OP
Yesyesloud
Guest
A few important points:
- Installing an OS is not a beginner's or basic level user's task
One could perfectly state this sentence otherwise, unskilled people install popular OSes all the time. Apart from that, this topic was created by a person who didn't seem to be a beginner at setting up an operational system, but Mint and Ubuntu do offer full instructions "for dummies" to set them up, specially alongside windows.
- Windows for example does not provide an easy installation which covers all bases, provides all drivers for every piece of your hardware out of the box and offers to set up multi boot with other OS'. (In fact windows used to just overwrite the MBR with a new one, wiping out any bootloader you already had installed without prompting...)
Sticking the discussion to this topic... Unfortunately, a lot of multimedia drivers for home use are feature richer and often stabler in windows (Linux resounds much cleaner due to its low level hardware output capabilities though). Many proprietary video drivers are actually present in windows by default (MS-rebranded) and fully hardware-rendering capable, which doesn't happen with FOSS. Installing/updating drivers from its official proprietary releases (companies' websites/sources) is easier in Windows. A Windows setup may take over the MBR, but popular Linux distros installations respect and will only wreck it when the user is not careful enough. It's pretty basic to understand which may be installed first for multi-boot purposes; the topic owner knew it.
- GNU/Linux and any *nix system in fact does not refer to fixed disk drives as "drive C" or "drive H" or whatever - most UNIX like systems use the device names such as "/dev/sda1" or /dev/sda2" for specific partitions which are then mounted to the root file system. If you fail to read up on that and accidentally format your windows partition(s) - guess who's fault that is...?

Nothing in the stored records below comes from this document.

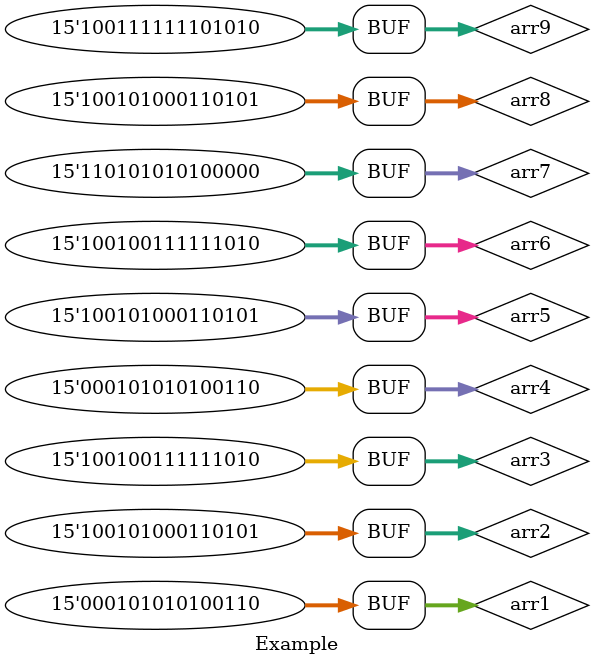
<source format=v>
module Example;

    initial
        $monitor("%b %b %b %b %b %b %b %b %b",
            arr1, arr2, arr3,
            arr4, arr5, arr6,
            arr7, arr8, arr9
        );

    reg [14:0] arr1;
    reg [14:0] arr2;
    reg [14:0] arr3;
    initial begin
        #1; arr1 = 'b100101010100100;
        #1; arr1[0*3+1] = ~arr1[0*3+1];
        #1; arr1[4*3+2] = ~arr1[4*3+2];
        #1; arr2 = 'b100101000110101;
        #1; arr3 = 'b100100111101010;
        #1; arr3[1*3+:3] = arr3[2*3+:3];
    end

    reg [14:0] arr4;
    reg [14:0] arr5;
    reg [14:0] arr6;
    initial begin
        #1; arr4 = 'b100101010100100;
        #1; arr4[0*3+1] = ~arr4[0*3+1];
        #1; arr4[4*3+2] = ~arr4[4*3+2];
        #1; arr5 = 'b100101000110101;
        #1; arr6 = 'b100100111101010;
        #1; arr6[1*3+:3] = arr6[2*3+:3];
    end

    reg [14:0] arr7;
    reg [14:0] arr8;
    reg [14:0] arr9;
    initial begin
        #1; arr7 = 'b100101010100100;
        #1; arr7[(4-0)*3+1] = ~arr7[(4-0)*3+1];
        #1; arr7[(4-4)*3+2] = ~arr7[(4-4)*3+2];
        #1; arr8 = 'b100101000110101;
        #1; arr9 = 'b100100111101010;
        #1; arr9[(4-1)*3+:3] = arr9[(4-2)*3+:3];
    end

endmodule

</source>
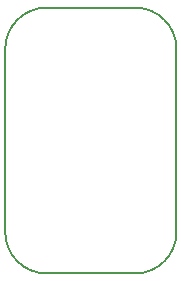
<source format=gbr>
G04 #@! TF.GenerationSoftware,KiCad,Pcbnew,(6.0.0)*
G04 #@! TF.CreationDate,2021-12-29T03:23:09-05:00*
G04 #@! TF.ProjectId,PressureSwitchBreakout,50726573-7375-4726-9553-776974636842,00*
G04 #@! TF.SameCoordinates,Original*
G04 #@! TF.FileFunction,Profile,NP*
%FSLAX46Y46*%
G04 Gerber Fmt 4.6, Leading zero omitted, Abs format (unit mm)*
G04 Created by KiCad (PCBNEW (6.0.0)) date 2021-12-29 03:23:09*
%MOMM*%
%LPD*%
G01*
G04 APERTURE LIST*
G04 #@! TA.AperFunction,Profile*
%ADD10C,0.150000*%
G04 #@! TD*
G04 APERTURE END LIST*
D10*
X132500000Y-96500000D02*
X132500000Y-81000000D01*
X143500000Y-100000000D02*
G75*
G03*
X147000000Y-96500000I1J3499999D01*
G01*
X132500000Y-96500000D02*
G75*
G03*
X136000000Y-100000000I3499999J-1D01*
G01*
X147000000Y-81000000D02*
X147000000Y-96500000D01*
X136000000Y-77500000D02*
G75*
G03*
X132500000Y-81000000I-1J-3499999D01*
G01*
X143500000Y-100000000D02*
X136000000Y-100000000D01*
X136000000Y-77500000D02*
X143500000Y-77500000D01*
X147000000Y-81000000D02*
G75*
G03*
X143500000Y-77500000I-3499999J1D01*
G01*
M02*

</source>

The problems he experienced were solely his fault, I hope he figured that out. However he probably wasn't too familiar with *nix partition tables, he have used a Mac OS, and despite the apparently misleading MS-DOS references, he made sure on which storage devices and partitions his OSes and boot loaders were installed, guided by storage sizes. It was not hard to realize what he implied.
- If you installed grub to a partition instead of the MBR, another bootloader (for the existing OS) will have to be set up to chainload to grub and boot GNU/Linux - this means that you will have an unbootable GNU/Linux distro after installation until you set up, e.g. the windows bootloader to chainload to it.
Agreed. Also, as constantly mentioned, he could have placed grub in the MBR of the HDD in which only Mint was installed in order to boot it with bios shortcut keys - not ideal for most users, but it seems he would mainly run Linux for the sake of a single game.
- If you have a complex array of SSDs, fixed disks, removable disks, etc and find that you cannot boot after installation, it's most likely because device IDs have changed. These kinds of installs are for more advanced users and if this is a struggle start off with something simple - e.g. install on a separate dedicated fixed disk and install grub to it's MBR. This will give you the least amount of headache and leave the windows install, and presumably your precious data, untouched.
His disk array is rather simple. Ubuntu based distros installations are smart, they can take care of it. The main problem, here, is that he must acknowledge there were no software flaws.